#### DATA FOR ANALYSIS

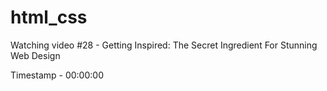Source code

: # html_css

Watching video #28 - Getting Inspired: The Secret Ingredient For Stunning Web Design

Timestamp - 00:00:00
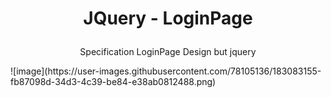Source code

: # <p align="center">JQuery - LoginPage</p>
<p align="center">Specification LoginPage Design but jquery</p>
![image](https://user-images.githubusercontent.com/78105136/183083155-fb87098d-34d3-4c39-be84-e38ab0812488.png)
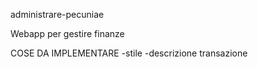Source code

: administrare-pecuniae

Webapp per gestire finanze


COSE DA IMPLEMENTARE 
-stile
-descrizione transazione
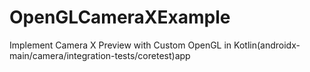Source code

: # OpenGLCameraXExample
Implement Camera X Preview with Custom OpenGL in Kotlin(androidx-main/camera/integration-tests/coretest)app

########

▸ WORK INSTRUCTIONS: In the copy, every entry appears exactly as written above and no picture appears.

▸ SOLUTION FOR THIS PROBLEM:
Source code

: # html_css

Watching video #28 - Getting Inspired: The Secret Ingredient For Stunning Web Design

Timestamp - 00:00:00
Source code

: # <p align="center">JQuery - LoginPage</p>
<p align="center">Specification LoginPage Design but jquery</p>
![image](https://user-images.githubusercontent.com/78105136/183083155-fb87098d-34d3-4c39-be84-e38ab0812488.png)
Source code

: administrare-pecuniae

Webapp per gestire finanze


COSE DA IMPLEMENTARE 
-stile
-descrizione transazione
Source code

: # OpenGLCameraXExample
Implement Camera X Preview with Custom OpenGL in Kotlin(androidx-main/camera/integration-tests/coretest)app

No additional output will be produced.